TASK PROMPT
Print the whole listing below again, exactly as given.

-- -- --

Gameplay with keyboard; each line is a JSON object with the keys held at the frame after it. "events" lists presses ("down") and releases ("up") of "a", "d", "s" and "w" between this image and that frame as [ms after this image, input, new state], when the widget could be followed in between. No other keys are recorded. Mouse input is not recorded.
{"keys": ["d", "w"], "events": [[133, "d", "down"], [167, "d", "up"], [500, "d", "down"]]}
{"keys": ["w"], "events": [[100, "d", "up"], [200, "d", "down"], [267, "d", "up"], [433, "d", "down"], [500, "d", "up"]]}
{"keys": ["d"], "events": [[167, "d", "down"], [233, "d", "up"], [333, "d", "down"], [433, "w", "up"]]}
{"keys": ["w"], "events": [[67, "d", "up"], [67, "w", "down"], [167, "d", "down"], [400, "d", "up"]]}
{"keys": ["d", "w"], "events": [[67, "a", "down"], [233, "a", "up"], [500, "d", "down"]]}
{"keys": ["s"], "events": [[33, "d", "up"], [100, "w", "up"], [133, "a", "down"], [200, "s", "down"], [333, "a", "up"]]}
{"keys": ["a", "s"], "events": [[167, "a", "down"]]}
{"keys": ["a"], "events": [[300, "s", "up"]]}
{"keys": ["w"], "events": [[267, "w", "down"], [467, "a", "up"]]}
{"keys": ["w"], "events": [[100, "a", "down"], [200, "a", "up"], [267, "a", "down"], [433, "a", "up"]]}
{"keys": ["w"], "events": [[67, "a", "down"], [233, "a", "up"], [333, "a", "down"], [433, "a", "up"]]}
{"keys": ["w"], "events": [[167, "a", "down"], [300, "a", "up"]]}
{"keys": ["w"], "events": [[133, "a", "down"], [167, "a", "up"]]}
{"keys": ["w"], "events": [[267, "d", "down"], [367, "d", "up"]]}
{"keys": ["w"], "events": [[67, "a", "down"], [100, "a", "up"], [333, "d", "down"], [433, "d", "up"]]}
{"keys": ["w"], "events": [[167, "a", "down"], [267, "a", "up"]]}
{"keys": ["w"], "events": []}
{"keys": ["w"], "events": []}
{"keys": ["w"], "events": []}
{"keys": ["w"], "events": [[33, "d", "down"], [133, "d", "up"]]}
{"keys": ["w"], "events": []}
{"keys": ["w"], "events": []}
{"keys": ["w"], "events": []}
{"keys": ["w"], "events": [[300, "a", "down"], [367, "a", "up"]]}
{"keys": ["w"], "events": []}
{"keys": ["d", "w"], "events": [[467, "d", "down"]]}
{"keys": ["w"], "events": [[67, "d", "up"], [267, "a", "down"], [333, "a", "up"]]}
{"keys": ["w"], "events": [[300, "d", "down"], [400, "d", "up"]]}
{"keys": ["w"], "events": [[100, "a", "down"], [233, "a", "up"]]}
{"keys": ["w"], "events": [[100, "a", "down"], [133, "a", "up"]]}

-- -- --

FINISHED TASK
Gameplay with keyboard; each line is a JSON object with the keys held at the frame after it. "events" lists presses ("down") and releases ("up") of "a", "d", "s" and "w" between this image and that frame as [ms after this image, input, new state], when the widget could be followed in between. No other keys are recorded. Mouse input is not recorded.
{"keys": ["d", "w"], "events": [[133, "d", "down"], [167, "d", "up"], [500, "d", "down"]]}
{"keys": ["w"], "events": [[100, "d", "up"], [200, "d", "down"], [267, "d", "up"], [433, "d", "down"], [500, "d", "up"]]}
{"keys": ["d"], "events": [[167, "d", "down"], [233, "d", "up"], [333, "d", "down"], [433, "w", "up"]]}
{"keys": ["w"], "events": [[67, "d", "up"], [67, "w", "down"], [167, "d", "down"], [400, "d", "up"]]}
{"keys": ["d", "w"], "events": [[67, "a", "down"], [233, "a", "up"], [500, "d", "down"]]}
{"keys": ["s"], "events": [[33, "d", "up"], [100, "w", "up"], [133, "a", "down"], [200, "s", "down"], [333, "a", "up"]]}
{"keys": ["a", "s"], "events": [[167, "a", "down"]]}
{"keys": ["a"], "events": [[300, "s", "up"]]}
{"keys": ["w"], "events": [[267, "w", "down"], [467, "a", "up"]]}
{"keys": ["w"], "events": [[100, "a", "down"], [200, "a", "up"], [267, "a", "down"], [433, "a", "up"]]}
{"keys": ["w"], "events": [[67, "a", "down"], [233, "a", "up"], [333, "a", "down"], [433, "a", "up"]]}
{"keys": ["w"], "events": [[167, "a", "down"], [300, "a", "up"]]}
{"keys": ["w"], "events": [[133, "a", "down"], [167, "a", "up"]]}
{"keys": ["w"], "events": [[267, "d", "down"], [367, "d", "up"]]}
{"keys": ["w"], "events": [[67, "a", "down"], [100, "a", "up"], [333, "d", "down"], [433, "d", "up"]]}
{"keys": ["w"], "events": [[167, "a", "down"], [267, "a", "up"]]}
{"keys": ["w"], "events": []}
{"keys": ["w"], "events": []}
{"keys": ["w"], "events": []}
{"keys": ["w"], "events": [[33, "d", "down"], [133, "d", "up"]]}
{"keys": ["w"], "events": []}
{"keys": ["w"], "events": []}
{"keys": ["w"], "events": []}
{"keys": ["w"], "events": [[300, "a", "down"], [367, "a", "up"]]}
{"keys": ["w"], "events": []}
{"keys": ["d", "w"], "events": [[467, "d", "down"]]}
{"keys": ["w"], "events": [[67, "d", "up"], [267, "a", "down"], [333, "a", "up"]]}
{"keys": ["w"], "events": [[300, "d", "down"], [400, "d", "up"]]}
{"keys": ["w"], "events": [[100, "a", "down"], [233, "a", "up"]]}
{"keys": ["w"], "events": [[100, "a", "down"], [133, "a", "up"]]}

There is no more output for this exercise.